**Kurze Übung:** Wie lautet im folgenden Text über den Braunkohletagebau die Stelle, die bei den Worten „Ich beklage schon“ einsetzt und nach „möglich kommen muss.“ endet? Gib sie wortgetreu wieder.

**Gezeigter Textauszug:**
>>>>

Ich beklage schon jahrzehntelang die Zerstörung der Landschaft durch den Braunkohletagebau. Ich bedauere die Menschen, die Haus und Hof aufgeben und die Orte ihrer Kindheit verlassen mussten, weil ihre Dörfer abgebaggert wurden. Wer sagt, diese Leute hätten anderswo schönere Häuser als zuvor bekommen und sie sollten sich nicht so haben, hat kein Herz. Ich spüre die Klimakrise im eigenen Kleingarten und bin mir bewusst, dass der Kohleausstieg so schnell wie möglich kommen muss.

<<<<

**Datensätze:**
>>>>

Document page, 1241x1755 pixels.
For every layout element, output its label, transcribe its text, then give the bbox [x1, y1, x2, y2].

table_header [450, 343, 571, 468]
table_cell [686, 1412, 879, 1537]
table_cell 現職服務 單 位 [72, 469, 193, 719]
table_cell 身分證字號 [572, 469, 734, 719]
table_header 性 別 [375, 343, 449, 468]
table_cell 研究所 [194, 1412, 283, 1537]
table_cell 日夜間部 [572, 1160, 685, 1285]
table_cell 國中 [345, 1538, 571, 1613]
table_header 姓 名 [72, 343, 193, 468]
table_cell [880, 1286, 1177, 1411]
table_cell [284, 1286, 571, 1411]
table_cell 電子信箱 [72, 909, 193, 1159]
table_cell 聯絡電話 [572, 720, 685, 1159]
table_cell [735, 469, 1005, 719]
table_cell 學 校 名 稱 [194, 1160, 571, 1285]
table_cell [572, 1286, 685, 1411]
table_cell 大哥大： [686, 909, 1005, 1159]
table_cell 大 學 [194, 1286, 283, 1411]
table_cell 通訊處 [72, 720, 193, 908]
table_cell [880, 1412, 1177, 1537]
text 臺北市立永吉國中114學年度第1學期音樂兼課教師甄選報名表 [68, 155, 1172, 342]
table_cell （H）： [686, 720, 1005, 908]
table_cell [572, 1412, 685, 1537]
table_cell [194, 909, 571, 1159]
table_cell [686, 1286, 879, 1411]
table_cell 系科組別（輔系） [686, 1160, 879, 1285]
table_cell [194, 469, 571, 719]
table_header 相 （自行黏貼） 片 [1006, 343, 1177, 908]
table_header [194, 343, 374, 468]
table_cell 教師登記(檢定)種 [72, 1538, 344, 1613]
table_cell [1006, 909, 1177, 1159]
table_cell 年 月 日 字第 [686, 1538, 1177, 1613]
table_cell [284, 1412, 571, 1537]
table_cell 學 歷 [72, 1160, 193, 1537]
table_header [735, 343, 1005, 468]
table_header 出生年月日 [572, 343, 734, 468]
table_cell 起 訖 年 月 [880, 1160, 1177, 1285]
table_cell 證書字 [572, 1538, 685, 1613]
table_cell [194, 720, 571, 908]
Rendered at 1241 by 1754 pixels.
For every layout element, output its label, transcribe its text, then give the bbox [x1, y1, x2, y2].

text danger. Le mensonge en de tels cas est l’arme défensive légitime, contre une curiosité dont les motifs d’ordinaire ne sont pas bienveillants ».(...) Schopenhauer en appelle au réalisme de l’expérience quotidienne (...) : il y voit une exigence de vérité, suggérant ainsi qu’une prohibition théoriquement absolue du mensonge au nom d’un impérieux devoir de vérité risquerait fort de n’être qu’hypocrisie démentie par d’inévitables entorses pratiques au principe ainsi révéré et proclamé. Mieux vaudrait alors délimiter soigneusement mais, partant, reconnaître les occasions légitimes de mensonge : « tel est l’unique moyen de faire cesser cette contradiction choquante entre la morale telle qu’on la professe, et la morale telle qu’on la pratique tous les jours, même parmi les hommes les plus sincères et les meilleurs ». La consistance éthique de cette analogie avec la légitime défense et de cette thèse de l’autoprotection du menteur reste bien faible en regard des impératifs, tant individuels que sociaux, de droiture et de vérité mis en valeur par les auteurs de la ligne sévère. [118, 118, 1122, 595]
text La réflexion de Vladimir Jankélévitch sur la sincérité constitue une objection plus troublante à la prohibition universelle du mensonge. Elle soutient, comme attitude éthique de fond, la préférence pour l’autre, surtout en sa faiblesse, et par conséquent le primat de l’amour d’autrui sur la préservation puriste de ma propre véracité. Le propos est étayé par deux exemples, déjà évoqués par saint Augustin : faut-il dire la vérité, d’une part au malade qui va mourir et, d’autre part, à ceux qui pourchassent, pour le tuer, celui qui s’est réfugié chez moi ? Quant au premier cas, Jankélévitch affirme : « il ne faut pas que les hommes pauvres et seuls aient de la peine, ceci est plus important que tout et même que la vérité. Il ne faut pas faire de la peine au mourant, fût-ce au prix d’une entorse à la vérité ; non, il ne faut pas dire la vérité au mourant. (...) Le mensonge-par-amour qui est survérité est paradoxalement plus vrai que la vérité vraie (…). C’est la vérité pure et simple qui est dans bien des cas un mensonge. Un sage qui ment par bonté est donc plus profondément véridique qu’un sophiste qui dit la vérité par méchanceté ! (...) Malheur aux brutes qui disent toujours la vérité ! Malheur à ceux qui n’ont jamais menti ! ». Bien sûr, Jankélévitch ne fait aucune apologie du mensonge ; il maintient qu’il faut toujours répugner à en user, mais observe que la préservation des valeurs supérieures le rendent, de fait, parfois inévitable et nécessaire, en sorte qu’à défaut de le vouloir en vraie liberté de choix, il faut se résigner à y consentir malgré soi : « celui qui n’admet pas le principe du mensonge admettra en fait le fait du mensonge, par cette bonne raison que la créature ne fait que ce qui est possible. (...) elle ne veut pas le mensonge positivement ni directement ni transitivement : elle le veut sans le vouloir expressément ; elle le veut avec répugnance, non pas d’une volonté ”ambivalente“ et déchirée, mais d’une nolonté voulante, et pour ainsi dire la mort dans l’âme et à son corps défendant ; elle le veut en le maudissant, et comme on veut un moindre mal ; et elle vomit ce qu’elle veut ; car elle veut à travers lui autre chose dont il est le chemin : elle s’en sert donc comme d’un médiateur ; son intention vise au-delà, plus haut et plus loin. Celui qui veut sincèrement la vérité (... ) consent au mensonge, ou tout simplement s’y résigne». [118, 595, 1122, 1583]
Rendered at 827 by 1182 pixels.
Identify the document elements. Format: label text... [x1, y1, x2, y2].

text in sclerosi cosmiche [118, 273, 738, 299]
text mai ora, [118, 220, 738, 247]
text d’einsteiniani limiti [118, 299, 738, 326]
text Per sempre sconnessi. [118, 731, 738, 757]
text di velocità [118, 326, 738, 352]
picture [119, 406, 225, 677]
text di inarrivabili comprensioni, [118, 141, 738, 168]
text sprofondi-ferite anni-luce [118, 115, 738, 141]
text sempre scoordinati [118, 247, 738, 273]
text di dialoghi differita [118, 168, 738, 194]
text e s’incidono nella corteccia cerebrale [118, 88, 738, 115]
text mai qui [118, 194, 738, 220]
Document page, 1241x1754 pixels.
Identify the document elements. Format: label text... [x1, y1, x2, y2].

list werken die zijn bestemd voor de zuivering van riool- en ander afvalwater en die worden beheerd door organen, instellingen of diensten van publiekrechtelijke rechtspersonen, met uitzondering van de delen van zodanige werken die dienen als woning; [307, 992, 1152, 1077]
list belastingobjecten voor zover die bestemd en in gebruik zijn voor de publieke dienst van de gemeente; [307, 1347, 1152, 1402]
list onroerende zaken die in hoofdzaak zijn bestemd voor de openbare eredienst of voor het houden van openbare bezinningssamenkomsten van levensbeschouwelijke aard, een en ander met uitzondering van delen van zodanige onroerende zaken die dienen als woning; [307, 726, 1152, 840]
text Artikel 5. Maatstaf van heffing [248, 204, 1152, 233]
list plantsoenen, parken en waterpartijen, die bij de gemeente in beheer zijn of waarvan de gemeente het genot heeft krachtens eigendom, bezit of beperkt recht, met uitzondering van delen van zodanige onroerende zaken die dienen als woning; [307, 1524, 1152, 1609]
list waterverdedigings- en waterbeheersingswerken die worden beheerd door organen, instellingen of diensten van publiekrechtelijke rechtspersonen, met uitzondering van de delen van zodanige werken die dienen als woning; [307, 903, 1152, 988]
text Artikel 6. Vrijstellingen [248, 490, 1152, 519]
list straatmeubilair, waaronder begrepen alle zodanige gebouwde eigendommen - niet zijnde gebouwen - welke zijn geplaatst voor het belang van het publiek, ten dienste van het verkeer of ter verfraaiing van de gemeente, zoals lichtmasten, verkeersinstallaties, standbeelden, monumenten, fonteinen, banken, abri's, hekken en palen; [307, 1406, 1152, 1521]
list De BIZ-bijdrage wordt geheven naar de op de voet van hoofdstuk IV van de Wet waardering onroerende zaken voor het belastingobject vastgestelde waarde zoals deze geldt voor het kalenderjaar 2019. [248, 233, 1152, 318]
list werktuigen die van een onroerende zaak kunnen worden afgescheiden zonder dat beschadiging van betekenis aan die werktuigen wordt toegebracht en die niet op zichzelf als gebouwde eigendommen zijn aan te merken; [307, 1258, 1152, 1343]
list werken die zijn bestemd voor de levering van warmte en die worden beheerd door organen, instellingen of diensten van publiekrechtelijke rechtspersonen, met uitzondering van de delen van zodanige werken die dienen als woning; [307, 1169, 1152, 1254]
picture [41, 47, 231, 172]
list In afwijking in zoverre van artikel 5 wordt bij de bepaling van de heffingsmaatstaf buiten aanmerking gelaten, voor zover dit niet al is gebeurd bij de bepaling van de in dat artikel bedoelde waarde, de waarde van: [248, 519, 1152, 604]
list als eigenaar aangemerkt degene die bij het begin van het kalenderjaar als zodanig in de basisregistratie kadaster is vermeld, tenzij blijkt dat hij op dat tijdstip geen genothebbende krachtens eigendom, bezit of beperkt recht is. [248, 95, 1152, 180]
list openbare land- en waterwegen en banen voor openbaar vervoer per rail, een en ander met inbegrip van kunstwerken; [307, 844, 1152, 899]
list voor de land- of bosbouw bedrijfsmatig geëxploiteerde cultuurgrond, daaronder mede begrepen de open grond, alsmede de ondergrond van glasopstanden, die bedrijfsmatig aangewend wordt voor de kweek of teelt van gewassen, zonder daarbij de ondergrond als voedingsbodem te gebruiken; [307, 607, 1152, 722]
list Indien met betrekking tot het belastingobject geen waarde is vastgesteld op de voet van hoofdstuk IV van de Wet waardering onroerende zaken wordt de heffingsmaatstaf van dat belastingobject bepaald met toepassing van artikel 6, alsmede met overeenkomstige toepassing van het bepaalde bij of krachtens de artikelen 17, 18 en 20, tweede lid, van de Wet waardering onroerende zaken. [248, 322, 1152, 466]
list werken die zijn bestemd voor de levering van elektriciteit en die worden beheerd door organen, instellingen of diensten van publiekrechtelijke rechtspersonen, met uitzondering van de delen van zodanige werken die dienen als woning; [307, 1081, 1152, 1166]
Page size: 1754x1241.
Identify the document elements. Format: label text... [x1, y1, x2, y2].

<<<<

**Lösung der Aufgabe:**
Ich beklage schon jahrzehntelang die Zerstörung der Landschaft durch den Braunkohletagebau. Ich bedauere die Menschen, die Haus und Hof aufgeben und die Orte ihrer Kindheit verlassen mussten, weil ihre Dörfer abgebaggert wurden. Wer sagt, diese Leute hätten anderswo schönere Häuser als zuvor bekommen und sie sollten sich nicht so haben, hat kein Herz. Ich spüre die Klimakrise im eigenen Kleingarten und bin mir bewusst, dass der Kohleausstieg so schnell wie möglich kommen muss.